**ABOUT THIS TASK**
Reproduce the text in the records below word for word, leaving the pictures out.

**INPUT DATA**
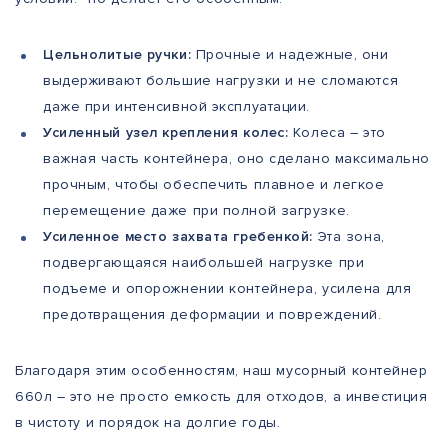
Цельнолитые ручки:
Прочные и надежные, они
выдерживают большие нагрузки и не сломаются
даже при интенсивной эксплуатации.
Усиленный узел крепления колес:
Колеса – это
важная часть контейнера, оно сделано максимально
прочным, чтобы обеспечить плавное и легкое
перемещение даже при полной загрузке.
Усиленное место захвата гребенкой:
Эта зона,
подвергающаяся наибольшей нагрузке при
подъеме и опорожнении контейнера, усилена для
предотвращения деформации и повреждений.
Благодаря этим особенностям, наш мусорный контейнер
660л – это не просто емкость для отходов, а инвестиция
в чистоту и порядок на долгие годы.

**RESULT**
Цельнолитые ручки:
Прочные и надежные, они
выдерживают большие нагрузки и не сломаются
даже при интенсивной эксплуатации.
Усиленный узел крепления колес:
Колеса – это
важная часть контейнера, оно сделано максимально
прочным, чтобы обеспечить плавное и легкое
перемещение даже при полной загрузке.
Усиленное место захвата гребенкой:
Эта зона,
подвергающаяся наибольшей нагрузке при
подъеме и опорожнении контейнера, усилена для
предотвращения деформации и повреждений.
Благодаря этим особенностям, наш мусорный контейнер
660л – это не просто емкость для отходов, а инвестиция
в чистоту и порядок на долгие годы.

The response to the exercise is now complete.